***** The records *****

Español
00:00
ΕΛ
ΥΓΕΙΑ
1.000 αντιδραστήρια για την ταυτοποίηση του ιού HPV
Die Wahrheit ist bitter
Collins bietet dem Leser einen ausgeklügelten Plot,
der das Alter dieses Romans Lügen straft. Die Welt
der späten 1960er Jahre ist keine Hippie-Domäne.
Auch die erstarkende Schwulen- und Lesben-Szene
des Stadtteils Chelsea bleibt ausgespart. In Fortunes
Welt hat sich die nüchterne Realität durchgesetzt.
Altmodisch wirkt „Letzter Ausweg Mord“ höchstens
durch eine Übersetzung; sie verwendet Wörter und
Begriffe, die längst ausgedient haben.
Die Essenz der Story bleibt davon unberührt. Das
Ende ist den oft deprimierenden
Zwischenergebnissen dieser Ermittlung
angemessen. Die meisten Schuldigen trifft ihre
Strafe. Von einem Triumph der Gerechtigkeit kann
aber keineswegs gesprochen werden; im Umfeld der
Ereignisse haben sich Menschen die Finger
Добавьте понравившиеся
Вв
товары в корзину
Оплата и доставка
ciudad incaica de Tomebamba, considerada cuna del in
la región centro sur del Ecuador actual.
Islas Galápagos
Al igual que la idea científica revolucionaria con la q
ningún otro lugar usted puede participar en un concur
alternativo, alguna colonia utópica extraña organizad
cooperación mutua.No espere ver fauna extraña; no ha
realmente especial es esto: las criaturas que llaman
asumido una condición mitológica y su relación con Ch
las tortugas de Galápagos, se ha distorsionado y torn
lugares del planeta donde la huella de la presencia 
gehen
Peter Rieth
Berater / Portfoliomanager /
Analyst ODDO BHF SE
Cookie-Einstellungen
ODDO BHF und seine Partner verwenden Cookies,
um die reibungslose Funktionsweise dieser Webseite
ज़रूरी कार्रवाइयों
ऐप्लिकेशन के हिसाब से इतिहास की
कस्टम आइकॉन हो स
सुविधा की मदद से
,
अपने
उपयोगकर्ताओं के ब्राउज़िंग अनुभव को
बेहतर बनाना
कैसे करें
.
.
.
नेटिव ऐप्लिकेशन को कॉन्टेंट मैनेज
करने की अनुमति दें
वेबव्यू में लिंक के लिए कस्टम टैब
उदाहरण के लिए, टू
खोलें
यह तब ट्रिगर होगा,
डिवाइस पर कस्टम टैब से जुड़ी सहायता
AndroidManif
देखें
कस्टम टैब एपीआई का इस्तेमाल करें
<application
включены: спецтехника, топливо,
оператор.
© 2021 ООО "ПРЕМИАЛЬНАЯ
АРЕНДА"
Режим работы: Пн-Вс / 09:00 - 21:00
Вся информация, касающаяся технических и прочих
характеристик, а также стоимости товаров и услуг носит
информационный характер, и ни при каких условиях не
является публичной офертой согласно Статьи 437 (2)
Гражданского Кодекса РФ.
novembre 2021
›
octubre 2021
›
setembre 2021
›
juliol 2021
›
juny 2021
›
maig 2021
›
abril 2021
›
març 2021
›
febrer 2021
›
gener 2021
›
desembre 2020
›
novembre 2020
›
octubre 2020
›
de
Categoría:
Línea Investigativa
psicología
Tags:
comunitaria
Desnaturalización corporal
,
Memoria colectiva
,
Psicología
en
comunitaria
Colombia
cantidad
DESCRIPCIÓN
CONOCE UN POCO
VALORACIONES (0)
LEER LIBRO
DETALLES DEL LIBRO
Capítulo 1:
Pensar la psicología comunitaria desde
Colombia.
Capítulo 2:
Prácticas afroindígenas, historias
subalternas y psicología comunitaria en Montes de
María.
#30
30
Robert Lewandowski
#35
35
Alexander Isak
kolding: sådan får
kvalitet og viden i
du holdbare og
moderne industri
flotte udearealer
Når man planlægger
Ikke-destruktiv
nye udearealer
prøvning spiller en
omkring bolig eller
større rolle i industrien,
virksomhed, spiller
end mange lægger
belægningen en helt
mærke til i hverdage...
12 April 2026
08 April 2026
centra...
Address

*****

Each line of the data must be retyped exactly as written.

Final answer –
Español
00:00
ΕΛ
ΥΓΕΙΑ
1.000 αντιδραστήρια για την ταυτοποίηση του ιού HPV
Die Wahrheit ist bitter
Collins bietet dem Leser einen ausgeklügelten Plot,
der das Alter dieses Romans Lügen straft. Die Welt
der späten 1960er Jahre ist keine Hippie-Domäne.
Auch die erstarkende Schwulen- und Lesben-Szene
des Stadtteils Chelsea bleibt ausgespart. In Fortunes
Welt hat sich die nüchterne Realität durchgesetzt.
Altmodisch wirkt „Letzter Ausweg Mord“ höchstens
durch eine Übersetzung; sie verwendet Wörter und
Begriffe, die längst ausgedient haben.
Die Essenz der Story bleibt davon unberührt. Das
Ende ist den oft deprimierenden
Zwischenergebnissen dieser Ermittlung
angemessen. Die meisten Schuldigen trifft ihre
Strafe. Von einem Triumph der Gerechtigkeit kann
aber keineswegs gesprochen werden; im Umfeld der
Ereignisse haben sich Menschen die Finger
Добавьте понравившиеся
Вв
товары в корзину
Оплата и доставка
ciudad incaica de Tomebamba, considerada cuna del in
la región centro sur del Ecuador actual.
Islas Galápagos
Al igual que la idea científica revolucionaria con la q
ningún otro lugar usted puede participar en un concur
alternativo, alguna colonia utópica extraña organizad
cooperación mutua.No espere ver fauna extraña; no ha
realmente especial es esto: las criaturas que llaman
asumido una condición mitológica y su relación con Ch
las tortugas de Galápagos, se ha distorsionado y torn
lugares del planeta donde la huella de la presencia 
gehen
Peter Rieth
Berater / Portfoliomanager /
Analyst ODDO BHF SE
Cookie-Einstellungen
ODDO BHF und seine Partner verwenden Cookies,
um die reibungslose Funktionsweise dieser Webseite
ज़रूरी कार्रवाइयों
ऐप्लिकेशन के हिसाब से इतिहास की
कस्टम आइकॉन हो स
सुविधा की मदद से
,
अपने
उपयोगकर्ताओं के ब्राउज़िंग अनुभव को
बेहतर बनाना
कैसे करें
.
.
.
नेटिव ऐप्लिकेशन को कॉन्टेंट मैनेज
करने की अनुमति दें
वेबव्यू में लिंक के लिए कस्टम टैब
उदाहरण के लिए, टू
खोलें
यह तब ट्रिगर होगा,
डिवाइस पर कस्टम टैब से जुड़ी सहायता
AndroidManif
देखें
कस्टम टैब एपीआई का इस्तेमाल करें
<application
включены: спецтехника, топливо,
оператор.
© 2021 ООО "ПРЕМИАЛЬНАЯ
АРЕНДА"
Режим работы: Пн-Вс / 09:00 - 21:00
Вся информация, касающаяся технических и прочих
характеристик, а также стоимости товаров и услуг носит
информационный характер, и ни при каких условиях не
является публичной офертой согласно Статьи 437 (2)
Гражданского Кодекса РФ.
novembre 2021
›
octubre 2021
›
setembre 2021
›
juliol 2021
›
juny 2021
›
maig 2021
›
abril 2021
›
març 2021
›
febrer 2021
›
gener 2021
›
desembre 2020
›
novembre 2020
›
octubre 2020
›
de
Categoría:
Línea Investigativa
psicología
Tags:
comunitaria
Desnaturalización corporal
,
Memoria colectiva
,
Psicología
en
comunitaria
Colombia
cantidad
DESCRIPCIÓN
CONOCE UN POCO
VALORACIONES (0)
LEER LIBRO
DETALLES DEL LIBRO
Capítulo 1:
Pensar la psicología comunitaria desde
Colombia.
Capítulo 2:
Prácticas afroindígenas, historias
subalternas y psicología comunitaria en Montes de
María.
#30
30
Robert Lewandowski
#35
35
Alexander Isak
kolding: sådan får
kvalitet og viden i
du holdbare og
moderne industri
flotte udearealer
Når man planlægger
Ikke-destruktiv
nye udearealer
prøvning spiller en
omkring bolig eller
større rolle i industrien,
virksomhed, spiller
end mange lægger
belægningen en helt
mærke til i hverdage...
12 April 2026
08 April 2026
centra...
Address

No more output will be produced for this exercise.